**Work order**: Please repeat the lines below, exactly and only, from the one that holds "tote bag: present" through the one that holds "sneaker: none [665,699,751,759]".

BEGIN Recorded data

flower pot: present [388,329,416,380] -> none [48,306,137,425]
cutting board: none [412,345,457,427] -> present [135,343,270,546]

END Recorded data
BEGIN Recorded data

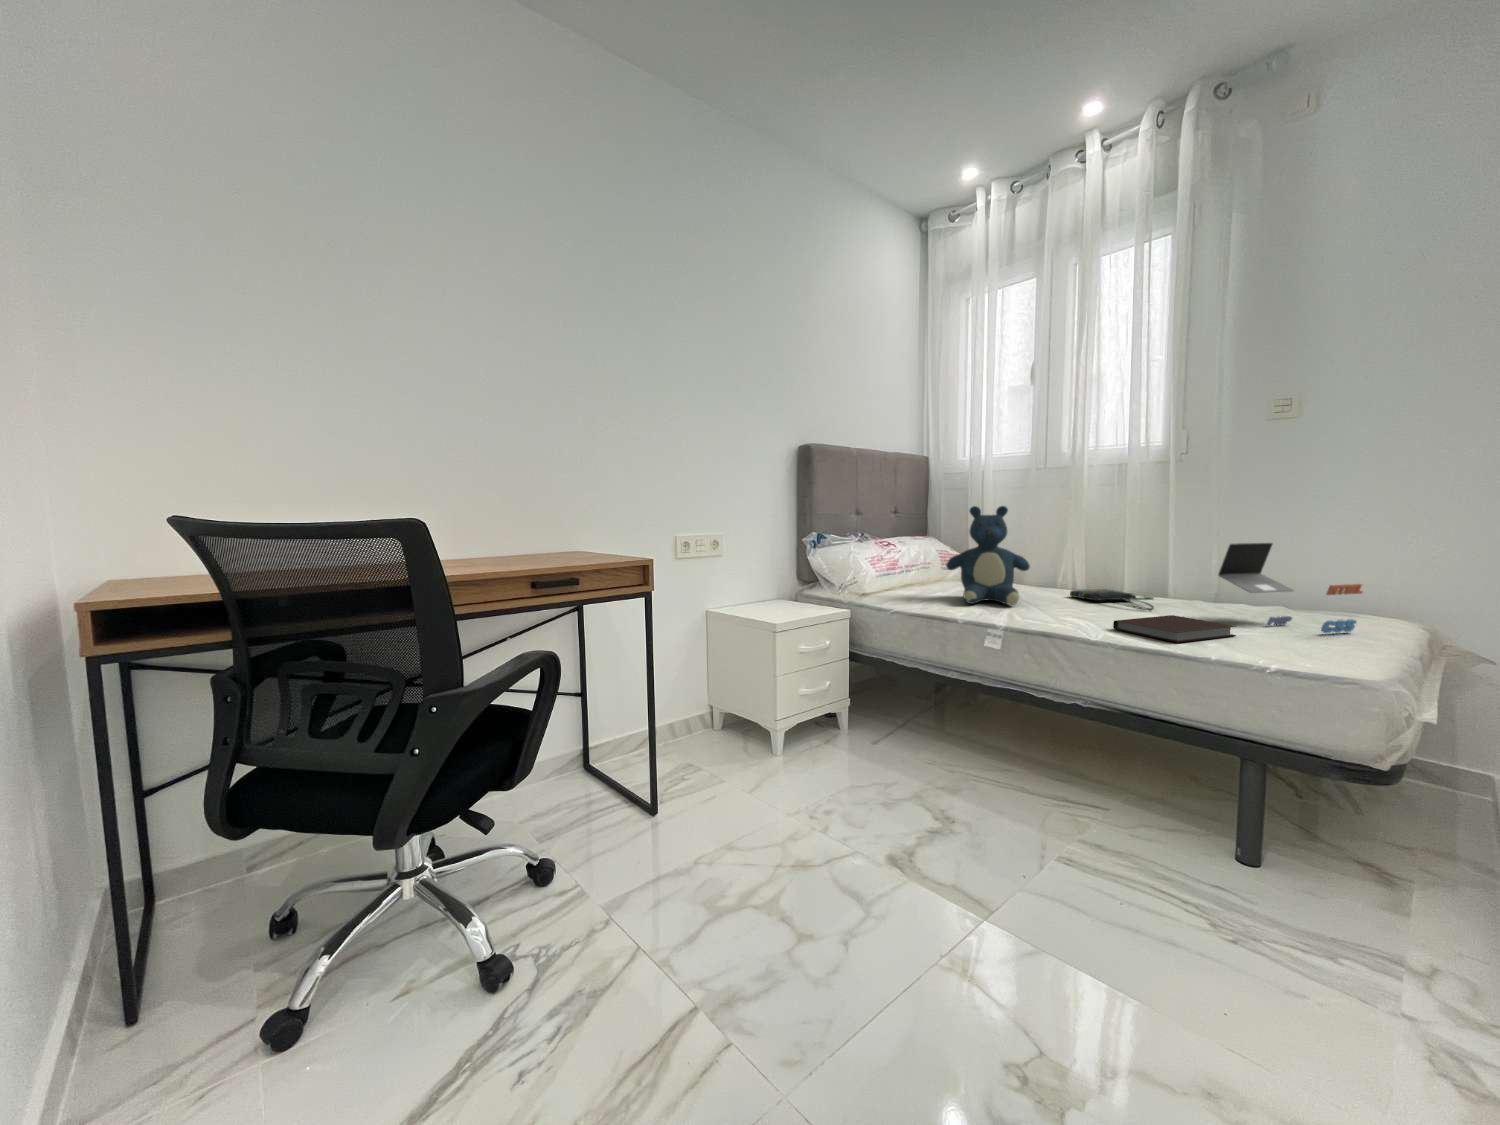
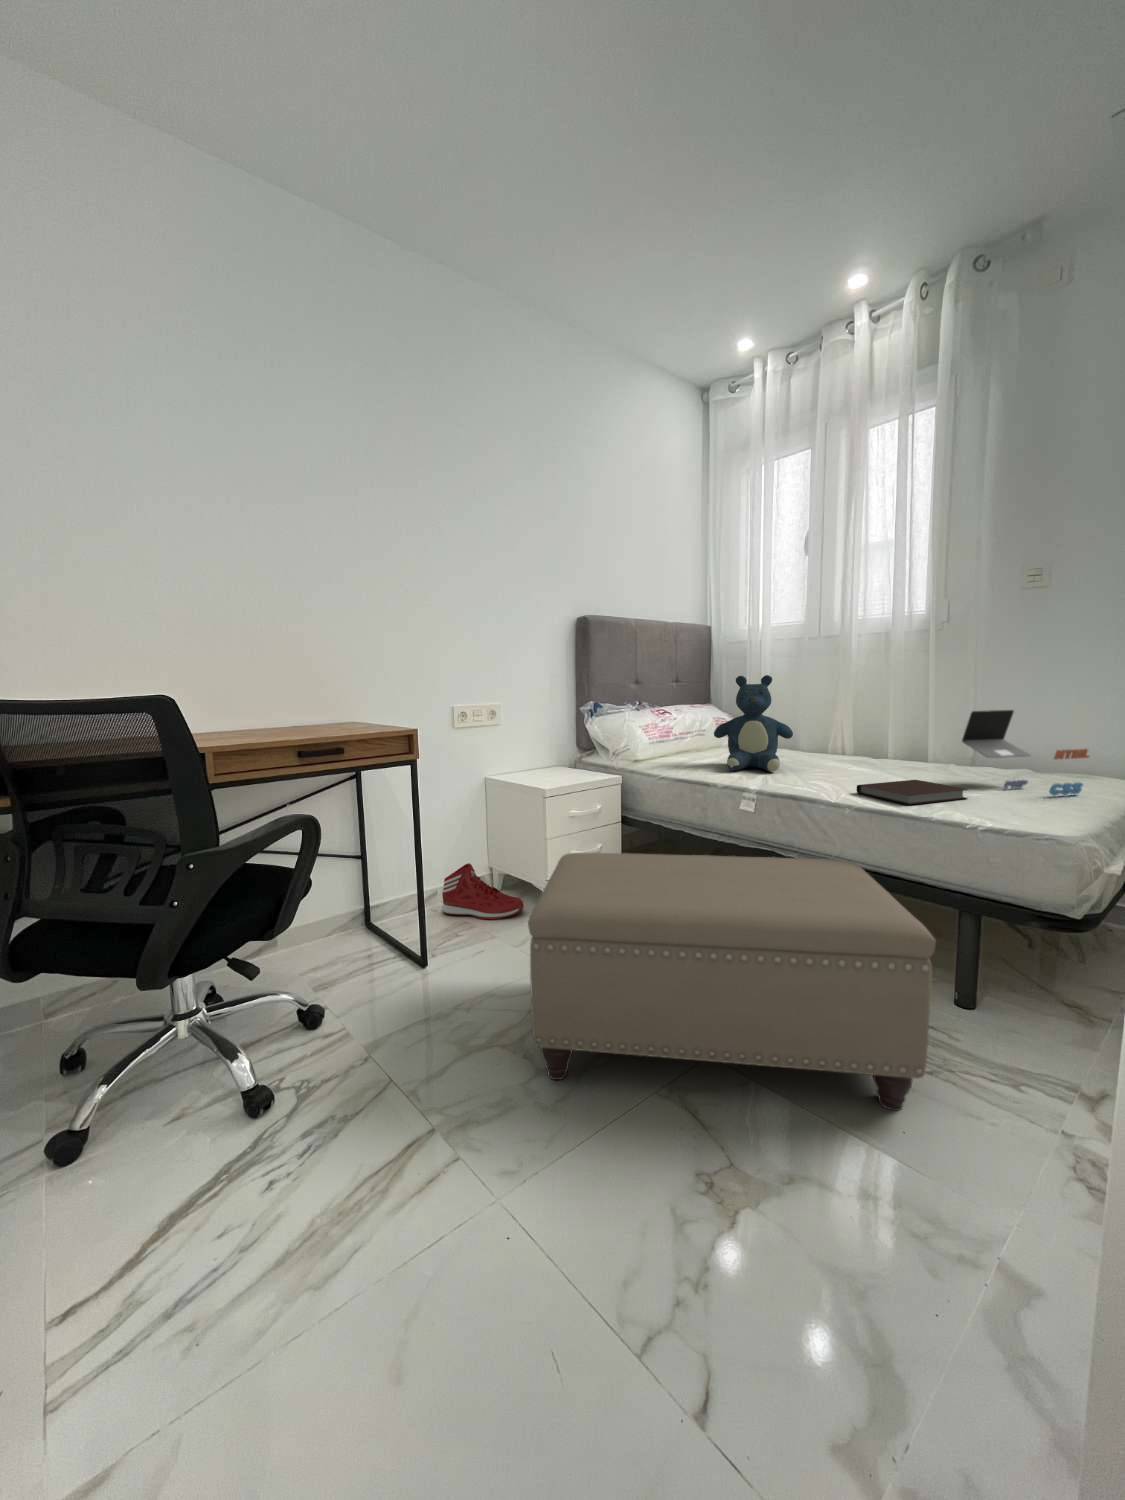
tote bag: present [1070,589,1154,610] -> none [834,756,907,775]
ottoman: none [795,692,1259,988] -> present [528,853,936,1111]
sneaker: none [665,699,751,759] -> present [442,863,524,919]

END Recorded data

**Reply**:
tote bag: present [1070,589,1154,610] -> none [834,756,907,775]
ottoman: none [795,692,1259,988] -> present [528,853,936,1111]
sneaker: none [665,699,751,759] -> present [442,863,524,919]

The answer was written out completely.